IOWA CITY, Iowa – A college student from Africa warned that someone or something was “going to kill me” on a frantic 911 call shortly before his January death in northeast Iowa, a prosecutor acknowledged this week while saying he remains confident in the conclusion the death was an accident.

Authorities have declined for months to publicly release key details about the death of Luther College student Nana Kwasi Baffour-Awuah.

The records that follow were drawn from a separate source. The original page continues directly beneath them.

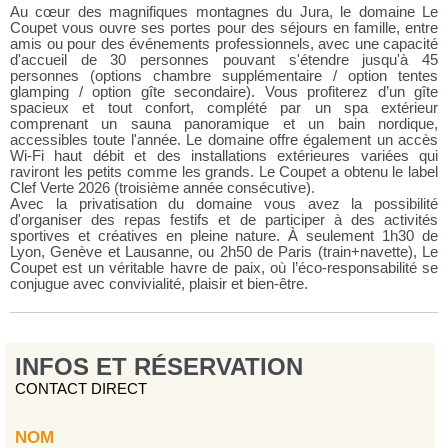
Au cœur des magnifiques montagnes du Jura, le domaine Le
Coupet vous ouvre ses portes pour des séjours en famille, entre
amis ou pour des événements professionnels, avec une capacité
d'accueil de 30 personnes pouvant s'étendre jusqu'à 45
personnes (options chambre supplémentaire / option tentes
glamping / option gîte secondaire). Vous profiterez d’un gîte
spacieux et tout confort, complété par un spa extérieur
comprenant un sauna panoramique et un bain nordique,
accessibles toute l'année. Le domaine offre également un accès
Wi-Fi haut débit et des installations extérieures variées qui
raviront les petits comme les grands. Le Coupet a obtenu le label
Clef Verte 2026 (troisième année consécutive).
Avec la privatisation du domaine vous avez la possibilité
d'organiser des repas festifs et de participer à des activités
sportives et créatives en pleine nature. À seulement 1h30 de
Lyon, Genève et Lausanne, ou 2h50 de Paris (train+navette), Le
Coupet est un véritable havre de paix, où l’éco-responsabilité se
conjugue avec convivialité, plaisir et bien-être.
INFOS ET RÉSERVATION
CONTACT DIRECT
NOM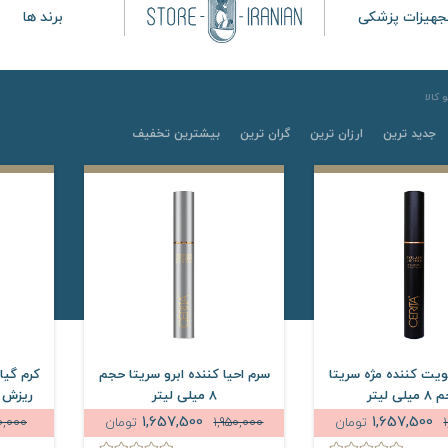
جهیزات پزشکی
برند ها
کالا
جدید ترین
ارزان ترین
گران ترین
بیشترین تخفیف
یت کننده مژه سریتا
سرم احیا کننده ابرو سریتا حجم
کرم گیا
یلی لیتر
8 میلی لیتر
ریزش ابر
1,657,500
1,657,500
تومان
1,950,000
تومان
0,000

But Winneshiek County Attorney Andy Van Der Maaten provided the most complete account yet of the investigation during an interview with The Associated Press.

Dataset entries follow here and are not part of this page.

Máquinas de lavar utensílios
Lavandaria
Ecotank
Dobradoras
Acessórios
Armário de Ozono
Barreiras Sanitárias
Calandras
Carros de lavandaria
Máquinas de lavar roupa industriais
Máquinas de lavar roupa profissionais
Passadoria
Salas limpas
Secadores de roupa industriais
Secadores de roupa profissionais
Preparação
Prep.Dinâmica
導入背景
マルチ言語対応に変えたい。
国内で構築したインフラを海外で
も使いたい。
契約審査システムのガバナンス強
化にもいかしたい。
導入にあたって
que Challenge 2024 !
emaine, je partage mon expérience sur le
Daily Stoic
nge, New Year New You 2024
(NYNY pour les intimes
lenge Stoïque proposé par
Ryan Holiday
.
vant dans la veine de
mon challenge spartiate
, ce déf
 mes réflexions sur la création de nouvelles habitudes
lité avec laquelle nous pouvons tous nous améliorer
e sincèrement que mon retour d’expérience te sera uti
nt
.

Van Der Maaten acknowledged that Baffour-Awuah pleads for help and appears to warn “he’s going to kill me” or “that’s going to kill me” on a 911 call placed at 1:45 a.m. on Jan. 1 and that investigators found evidence Baffour-Awuah was running at the time. He said Baffour-Awuah’s cell phone was found broken near a campus building where he unsuccessfully tried to tell the 911 dispatcher where he could be found. And his body had some scratches on it; his jacket was recovered across campus.

 

The prosecutor also said investigators have no evidence of foul play and are standing by the conclusion that the 24-year-old accidentally died from hypothermia on the small, liberal arts college campus in Decorah. They say he froze after coming home from a party and was locked out of his dormitory because he forgot his keys. Authorities say hypothermia symptoms such as disorientation were aggravated by a blood alcohol level of more than twice the legal limit to drive and he died after wandering down a wooded, snow-covered embankment.

Questions still have persisted on campus about the death of the popular student and residence hall adviser from Tema, Ghana. Friends say Baffour-Awuah would have called campus security if he were locked out as he’d done before and that the 911 call previously shared with Baffour-Awuah’s family led them to believe he was being chased.

“For those of us whom it means something to, this is something that’s never going to go away until we get answers,” said friend and former roommate Ekow Blankson.